„Kreuzzüge“ der stolzen Bauern

21.08.2023 | Stand 21.08.2023, 8:00 Uhr

Fridolfing, St. Johann-Straße: Dieser Bundwerkstadel ist noch bewirtschaftet und ein gutes Beispiel für die Erhaltung historischer Bausubstanzen. −Foto: Josef A. Standl

Sie war einst und ist auch heute noch der Stolz der Bauern: die Zimmermannskunst der Bundwerke an den Stadeln und Häusern. Die Baukultur ist der Ausdruck des barocken Empfindens der Bayern und macht einen gewissen Wohlstand des bäuerlichen Standes sichtbar. Bundwerkstadel finden sich vorwiegend im Rupertiwinkel und im Chiemgau, vermehrt nördlich von Laufen bis an die Linie Burghausen und Altötting und auch darüber hinaus. Der aktuelle Bayerische Denkmalatlas zählt in dieser Region 503 Objekte auf, 287 davon befinden sich im Landkreis Traunstein, 176 im Landkreis Altötting, 40 im Landkreis Berchtesgadener Land. Darüber hinaus finden sich einzelne weitere Objekte in Bayern, aber auch in leicht abgewandelter Form im oberösterreichischen Innviertel und im salzburgischen Flachgau − alle grenznah zu Bayern.
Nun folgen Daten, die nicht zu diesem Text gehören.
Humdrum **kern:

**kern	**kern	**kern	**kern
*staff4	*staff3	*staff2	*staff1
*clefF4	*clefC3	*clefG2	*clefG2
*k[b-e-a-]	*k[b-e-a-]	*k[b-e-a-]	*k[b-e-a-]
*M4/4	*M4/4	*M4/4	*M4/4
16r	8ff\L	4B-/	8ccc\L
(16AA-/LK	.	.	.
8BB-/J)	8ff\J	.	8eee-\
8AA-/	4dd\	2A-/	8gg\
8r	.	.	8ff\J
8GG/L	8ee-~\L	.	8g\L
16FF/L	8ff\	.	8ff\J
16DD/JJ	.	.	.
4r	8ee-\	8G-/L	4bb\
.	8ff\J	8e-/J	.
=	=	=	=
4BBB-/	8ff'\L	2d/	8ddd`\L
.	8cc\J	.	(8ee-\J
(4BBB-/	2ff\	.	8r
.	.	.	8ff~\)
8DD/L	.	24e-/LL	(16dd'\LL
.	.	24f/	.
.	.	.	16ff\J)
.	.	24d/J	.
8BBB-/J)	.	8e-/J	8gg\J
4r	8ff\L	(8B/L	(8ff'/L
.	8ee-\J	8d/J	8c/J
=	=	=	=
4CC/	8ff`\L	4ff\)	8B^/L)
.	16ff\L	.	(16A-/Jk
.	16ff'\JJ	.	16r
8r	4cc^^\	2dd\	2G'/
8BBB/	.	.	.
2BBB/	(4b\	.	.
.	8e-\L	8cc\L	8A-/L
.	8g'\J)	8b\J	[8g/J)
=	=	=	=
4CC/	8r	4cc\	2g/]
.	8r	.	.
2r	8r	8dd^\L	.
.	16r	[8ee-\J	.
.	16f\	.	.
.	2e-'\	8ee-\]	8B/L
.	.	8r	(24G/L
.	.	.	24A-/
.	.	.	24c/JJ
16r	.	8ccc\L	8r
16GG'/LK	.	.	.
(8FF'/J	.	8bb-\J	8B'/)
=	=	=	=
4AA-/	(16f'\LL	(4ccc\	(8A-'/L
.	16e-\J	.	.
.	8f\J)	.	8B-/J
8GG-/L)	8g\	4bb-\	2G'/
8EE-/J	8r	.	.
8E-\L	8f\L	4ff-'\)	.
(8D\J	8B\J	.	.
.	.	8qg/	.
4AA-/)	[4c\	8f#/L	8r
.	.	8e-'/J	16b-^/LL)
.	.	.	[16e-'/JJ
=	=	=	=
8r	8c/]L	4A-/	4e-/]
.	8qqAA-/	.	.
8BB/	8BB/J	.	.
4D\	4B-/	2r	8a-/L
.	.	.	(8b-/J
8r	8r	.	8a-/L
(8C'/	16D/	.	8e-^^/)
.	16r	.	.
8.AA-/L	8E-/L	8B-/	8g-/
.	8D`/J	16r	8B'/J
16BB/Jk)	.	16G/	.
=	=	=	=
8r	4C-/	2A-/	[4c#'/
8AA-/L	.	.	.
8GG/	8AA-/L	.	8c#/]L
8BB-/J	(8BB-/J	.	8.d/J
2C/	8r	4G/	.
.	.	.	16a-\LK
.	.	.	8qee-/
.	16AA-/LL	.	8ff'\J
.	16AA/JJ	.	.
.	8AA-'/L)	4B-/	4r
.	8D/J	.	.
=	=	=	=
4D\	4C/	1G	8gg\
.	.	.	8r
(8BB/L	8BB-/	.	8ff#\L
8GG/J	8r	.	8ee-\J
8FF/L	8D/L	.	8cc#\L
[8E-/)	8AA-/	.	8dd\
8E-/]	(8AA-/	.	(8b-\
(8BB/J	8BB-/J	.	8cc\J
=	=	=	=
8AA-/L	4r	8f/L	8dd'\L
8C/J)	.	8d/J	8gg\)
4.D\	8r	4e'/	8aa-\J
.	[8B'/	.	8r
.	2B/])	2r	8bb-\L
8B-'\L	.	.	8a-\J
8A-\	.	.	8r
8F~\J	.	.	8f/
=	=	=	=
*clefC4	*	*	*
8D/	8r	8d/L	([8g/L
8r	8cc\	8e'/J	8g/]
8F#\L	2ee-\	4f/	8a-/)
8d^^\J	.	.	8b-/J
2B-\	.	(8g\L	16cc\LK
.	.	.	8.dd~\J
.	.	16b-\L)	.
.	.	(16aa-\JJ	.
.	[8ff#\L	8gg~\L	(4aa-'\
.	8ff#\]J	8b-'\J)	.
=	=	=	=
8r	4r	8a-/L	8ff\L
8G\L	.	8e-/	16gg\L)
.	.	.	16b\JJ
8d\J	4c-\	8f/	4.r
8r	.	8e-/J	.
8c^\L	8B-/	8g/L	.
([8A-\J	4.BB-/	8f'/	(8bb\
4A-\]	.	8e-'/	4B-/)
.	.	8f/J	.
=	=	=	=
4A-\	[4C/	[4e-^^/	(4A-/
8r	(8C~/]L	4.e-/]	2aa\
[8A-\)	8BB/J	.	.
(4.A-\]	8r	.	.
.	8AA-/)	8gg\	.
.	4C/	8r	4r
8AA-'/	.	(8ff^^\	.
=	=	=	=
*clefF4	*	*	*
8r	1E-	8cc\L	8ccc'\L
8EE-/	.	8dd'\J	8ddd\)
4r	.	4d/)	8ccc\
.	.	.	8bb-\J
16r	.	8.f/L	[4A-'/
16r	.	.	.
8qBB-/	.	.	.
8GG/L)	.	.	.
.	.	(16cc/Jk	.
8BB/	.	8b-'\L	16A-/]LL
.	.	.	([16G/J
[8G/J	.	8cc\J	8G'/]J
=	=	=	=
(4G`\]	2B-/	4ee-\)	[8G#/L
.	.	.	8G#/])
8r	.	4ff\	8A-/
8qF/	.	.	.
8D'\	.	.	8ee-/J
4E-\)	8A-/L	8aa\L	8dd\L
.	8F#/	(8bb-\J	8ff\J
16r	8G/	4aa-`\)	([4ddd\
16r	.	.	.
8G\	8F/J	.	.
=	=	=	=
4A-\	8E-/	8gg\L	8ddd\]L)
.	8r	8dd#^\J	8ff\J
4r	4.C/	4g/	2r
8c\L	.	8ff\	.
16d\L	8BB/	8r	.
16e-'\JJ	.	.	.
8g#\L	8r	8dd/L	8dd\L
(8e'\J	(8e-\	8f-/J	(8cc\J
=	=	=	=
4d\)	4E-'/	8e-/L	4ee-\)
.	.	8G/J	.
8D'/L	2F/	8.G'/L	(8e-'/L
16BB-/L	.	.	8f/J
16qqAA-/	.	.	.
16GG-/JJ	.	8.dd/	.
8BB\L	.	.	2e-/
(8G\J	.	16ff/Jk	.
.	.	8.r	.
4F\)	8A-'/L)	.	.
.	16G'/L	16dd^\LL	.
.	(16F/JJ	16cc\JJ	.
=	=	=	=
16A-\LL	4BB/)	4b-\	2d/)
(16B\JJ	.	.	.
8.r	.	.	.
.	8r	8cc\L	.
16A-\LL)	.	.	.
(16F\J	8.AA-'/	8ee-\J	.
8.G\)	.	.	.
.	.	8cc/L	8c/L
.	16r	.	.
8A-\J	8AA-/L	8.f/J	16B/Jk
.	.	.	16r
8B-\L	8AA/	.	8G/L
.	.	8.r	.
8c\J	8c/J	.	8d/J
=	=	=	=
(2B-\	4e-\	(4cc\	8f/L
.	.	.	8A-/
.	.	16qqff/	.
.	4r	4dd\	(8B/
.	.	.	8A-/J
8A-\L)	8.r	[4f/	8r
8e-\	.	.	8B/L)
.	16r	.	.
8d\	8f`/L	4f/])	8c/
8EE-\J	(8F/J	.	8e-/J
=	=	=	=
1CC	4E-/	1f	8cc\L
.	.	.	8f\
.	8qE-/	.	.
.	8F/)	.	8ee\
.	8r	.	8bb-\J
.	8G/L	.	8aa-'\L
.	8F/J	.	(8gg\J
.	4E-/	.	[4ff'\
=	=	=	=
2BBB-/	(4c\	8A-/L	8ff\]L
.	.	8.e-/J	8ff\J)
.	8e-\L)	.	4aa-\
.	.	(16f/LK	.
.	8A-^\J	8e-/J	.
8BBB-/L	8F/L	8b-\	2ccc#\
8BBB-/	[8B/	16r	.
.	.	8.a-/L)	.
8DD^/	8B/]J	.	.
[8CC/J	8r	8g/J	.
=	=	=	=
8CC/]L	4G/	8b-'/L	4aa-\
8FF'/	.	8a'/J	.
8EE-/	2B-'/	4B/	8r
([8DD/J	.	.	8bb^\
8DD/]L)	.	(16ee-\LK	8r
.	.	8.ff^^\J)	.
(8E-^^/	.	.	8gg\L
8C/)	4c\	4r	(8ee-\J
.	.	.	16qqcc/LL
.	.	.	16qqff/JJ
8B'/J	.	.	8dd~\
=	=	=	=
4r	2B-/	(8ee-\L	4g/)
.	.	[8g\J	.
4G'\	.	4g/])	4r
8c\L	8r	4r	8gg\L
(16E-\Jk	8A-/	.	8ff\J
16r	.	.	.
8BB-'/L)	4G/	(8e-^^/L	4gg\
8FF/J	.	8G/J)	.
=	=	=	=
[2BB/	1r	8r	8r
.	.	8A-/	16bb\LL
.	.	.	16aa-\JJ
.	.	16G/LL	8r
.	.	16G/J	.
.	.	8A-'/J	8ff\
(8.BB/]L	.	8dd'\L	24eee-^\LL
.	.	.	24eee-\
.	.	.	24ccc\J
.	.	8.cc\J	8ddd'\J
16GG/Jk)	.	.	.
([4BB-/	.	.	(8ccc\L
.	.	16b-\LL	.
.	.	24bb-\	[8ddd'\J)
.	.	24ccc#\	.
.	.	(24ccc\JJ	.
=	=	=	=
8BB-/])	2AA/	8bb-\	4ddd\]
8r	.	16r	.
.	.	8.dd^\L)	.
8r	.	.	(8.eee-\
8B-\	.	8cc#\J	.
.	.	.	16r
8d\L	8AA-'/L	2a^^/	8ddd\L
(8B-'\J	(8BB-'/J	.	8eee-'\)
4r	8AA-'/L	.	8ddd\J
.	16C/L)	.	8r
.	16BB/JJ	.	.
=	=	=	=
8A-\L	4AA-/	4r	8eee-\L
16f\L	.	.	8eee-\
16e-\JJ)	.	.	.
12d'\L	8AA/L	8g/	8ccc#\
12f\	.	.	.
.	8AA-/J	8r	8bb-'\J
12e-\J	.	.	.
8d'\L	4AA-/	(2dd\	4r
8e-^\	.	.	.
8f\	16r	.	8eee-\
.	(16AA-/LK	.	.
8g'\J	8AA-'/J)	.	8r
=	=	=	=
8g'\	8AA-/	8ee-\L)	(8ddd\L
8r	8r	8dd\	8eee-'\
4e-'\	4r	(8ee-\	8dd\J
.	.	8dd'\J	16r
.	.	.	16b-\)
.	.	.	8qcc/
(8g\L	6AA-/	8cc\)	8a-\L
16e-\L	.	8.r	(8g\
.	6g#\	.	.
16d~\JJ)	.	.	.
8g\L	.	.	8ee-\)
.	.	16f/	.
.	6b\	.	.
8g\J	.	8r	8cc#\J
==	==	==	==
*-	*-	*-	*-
Ein weiterer Schwerpunkt des Bundwerks liegt im Werdenfelser Land und im mittleren Tiroler Inntal mit Ausläufern bis zum schweizerischen Unterengadin, dem Vinschgau oder auch dem Pustertal in Südtirol.
Die Blütezeit der Errichtung des Bundwerkes fällt in die Jahre 1830 bis 1870. Neben dem Fachwerk und dem Blockbau ist das Bundwerk eines der am meisten verbreiteten Holzbautechniken. Es entwickelten sich im 19. Jahrhundert viele Schmuckelemente, und die Zimmerleute übertrafen sich förmlich darin, Balkenformen zu erfinden. Viele von ihnen waren statisch gar nicht notwendig und dienten der Zierde, letztlich auch dem Stolz der Besitzer, die ihren Reichtum anderen gegenüber unterstreichen wollten. Beim Bundwerk werden Balken teilweise in Gitterform oder schräg über Kreuz verbunden. Die Zimmerleute bringen so gleich mehrere ineinandergeschobene Andreaskreuze an. Solch ein Ziergitterbund wird von den älteren Zimmermännern auch „Kreuzzug“ genannt. Auch Maler und Schnitzer haben einst das Bundwerk künstlerisch gestaltetet, oft mit Fabelwesen oder christlichen Symbolen.

Das Bundwerk erlebt seit einigen Jahrzehnten eine Renaissance. Viele Bauern sind stolz auf diese Tradition und verhelfen dieser Handwerkskunst zu einer Wiedergeburt. Einer, der sich auf Bundwerkbauten spezialisiert hat, ist Zimmermeister Josef Lechner senior aus Kay bei Tittmoning. Er kennt alle Formen, wie kaum ein Anderer, und kann sein Wissen auch glühend formulieren. „Vor allem die mächtigen Bundwerkstadel in dieser Gegend sind der Ausdruck des Bauernstolzes, weil sie landschaftsprägend sind und der Stolz über Generationen hinweg besteht. Viele dieser Zeugnisse aus vergangenen Tagen stehen seit nahezu 200 Jahren und werden heute noch gepflegt. Die bäuerliche Identität stiftende Wirkung führt dazu, dass sich heute wieder vermehrt junge Bauern dazu entscheiden, Bundwerke anfertigen zu lassen“, sagt Lechner.